6. Repeat structures

The patterns of significantly long repeats, frequency, length, and genomic environment may provide insights on evolution of genomes. All large repeats of the H. influenzae genome can be determined, allowing for error blocks (Leung et al., 1991).

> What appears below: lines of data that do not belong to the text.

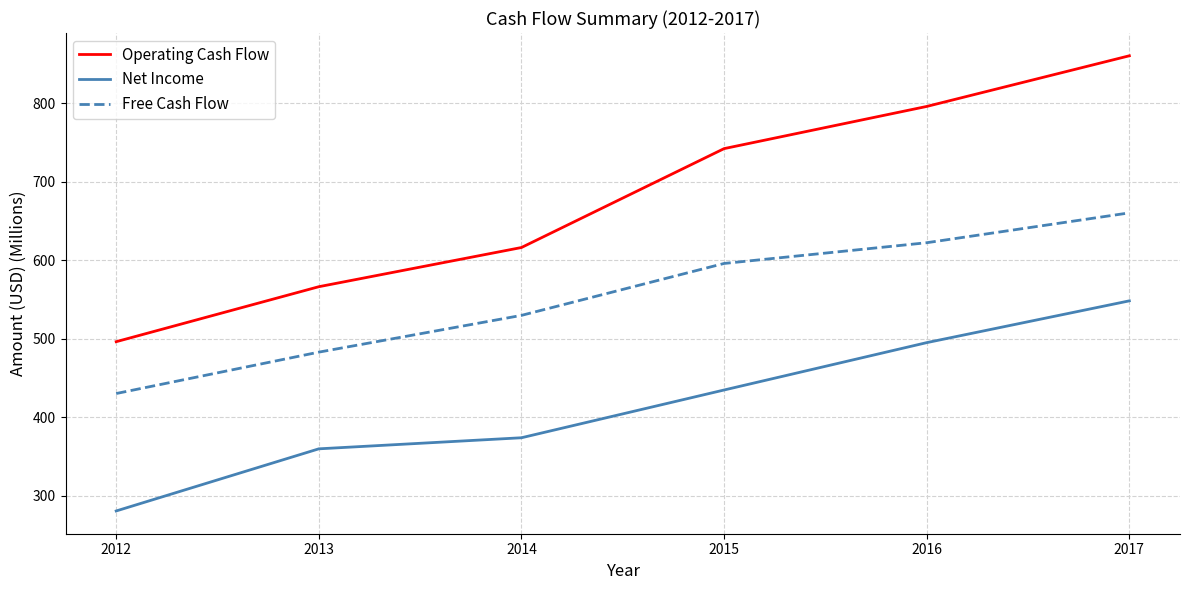

Which series has the largest range (max minus min)?

Operating Cash Flow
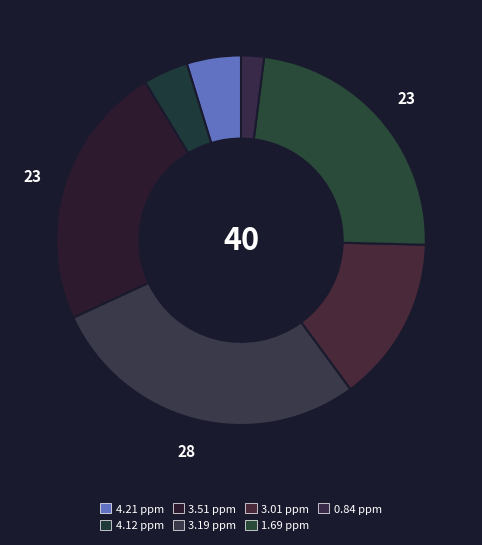

Count the number of slices in the pie.

7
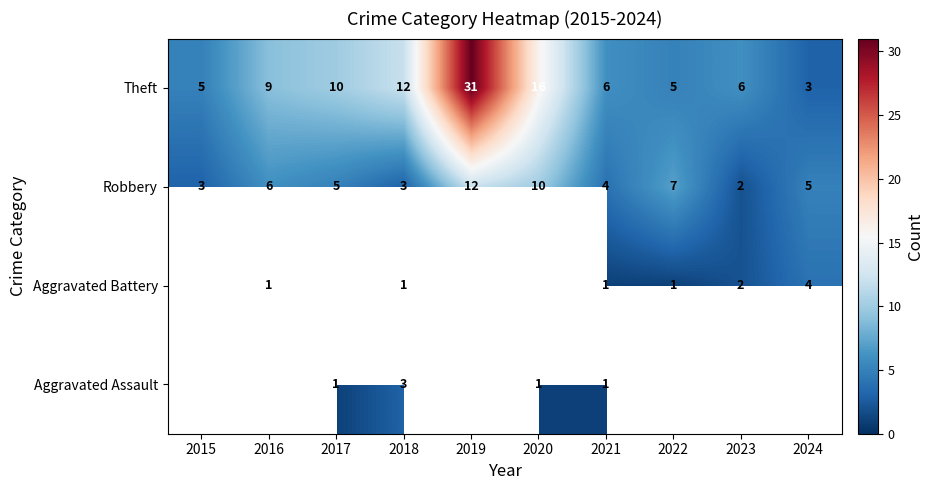

Which has a higher value, 2023 or 2021?

2021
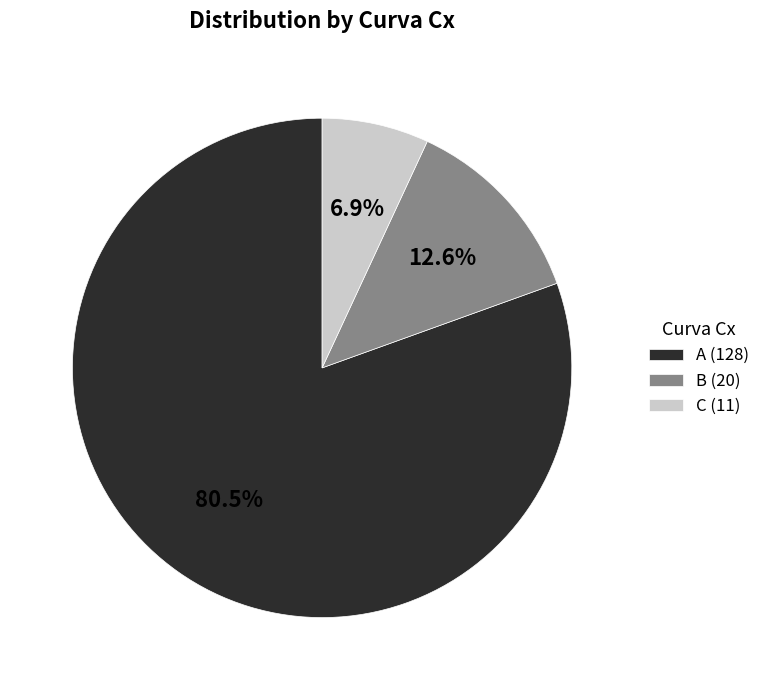

To the nearest percent, what percentage of the pie is B?

13%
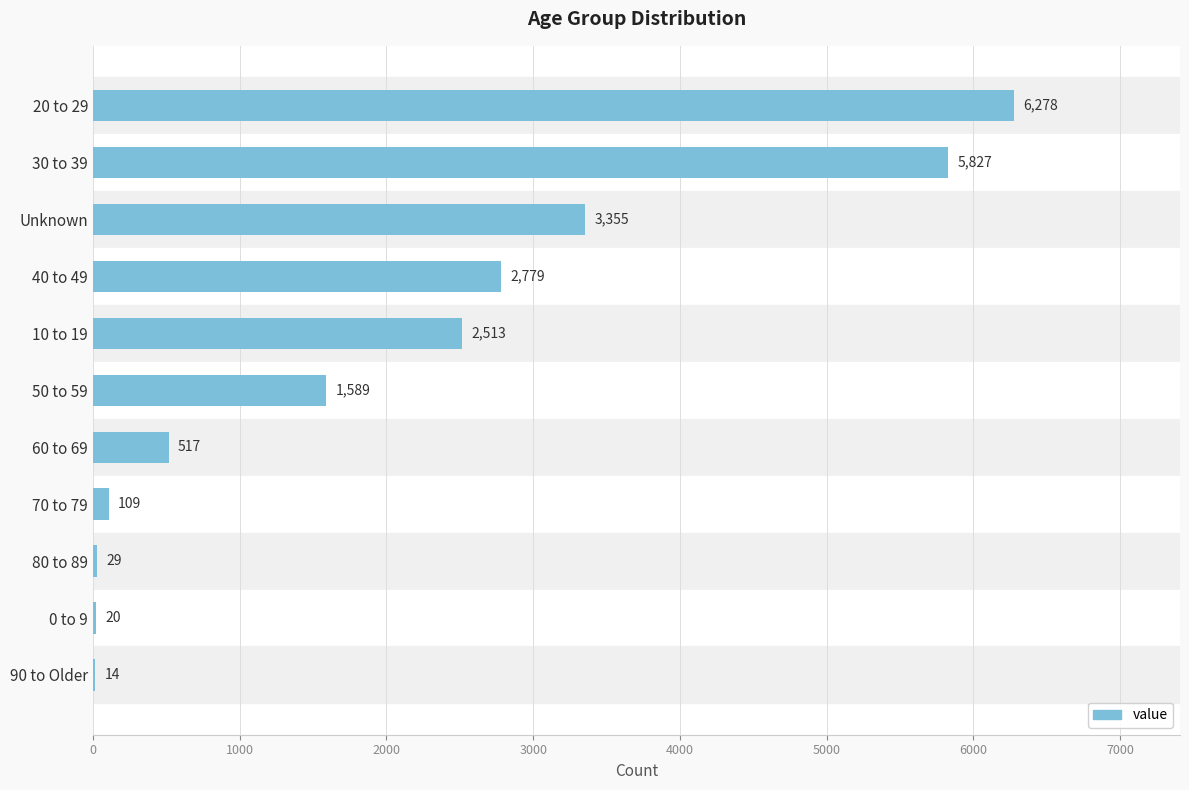

Which has a higher value, 90 to Older or 70 to 79?

70 to 79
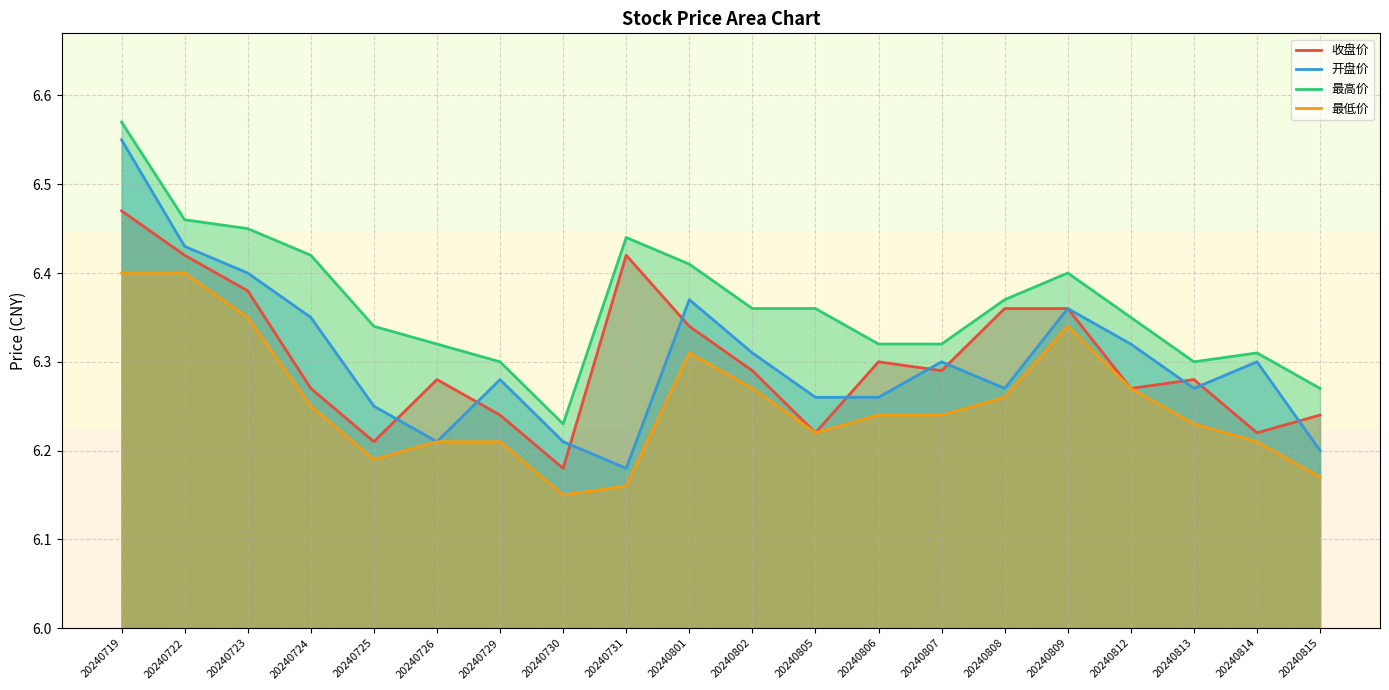

Which series has the largest total across all categories?

最高价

There are 150 occurrences in 51 repeat families; all involve at least 75% identities:

Sizes (bp)	25-29	30-39	40-59	60-99	100-139	140-179	180-399	400-699	700-1699	=3000
Occurrences	14	18	17	14	19	17	19	19	10	3

Spacings between repeats:

	tandem	2bp-1 kb	1-10kb	10-200kb	=200 kb
Number of matches	18	8	7	28	33

Number of occurrences in distinct repeat families:

Family size	2	3	4	5	6	13	14
Count of families	38	5	3	2	1	1	1

Some atypical examples of direct repeats in H. influenzae include the following: (1) A ~3.2-kb direct repeat (97% identity). The first occurrence at about 1371-1380 kb in the published sequence contains two major insertions (0.9 and 4.2 kb long). The second uninterrupted occurrence is at 1416-1420 kb. (2) A 600-bp tandem-perfect direct repeat (one base insertion) spans the 3′ part of gene guaB and the 5′ part of gene guaA. (3) Three copies of ~500bp with 97% identical sequences, all intergenic, around positions 173, 723, and 1344 kb.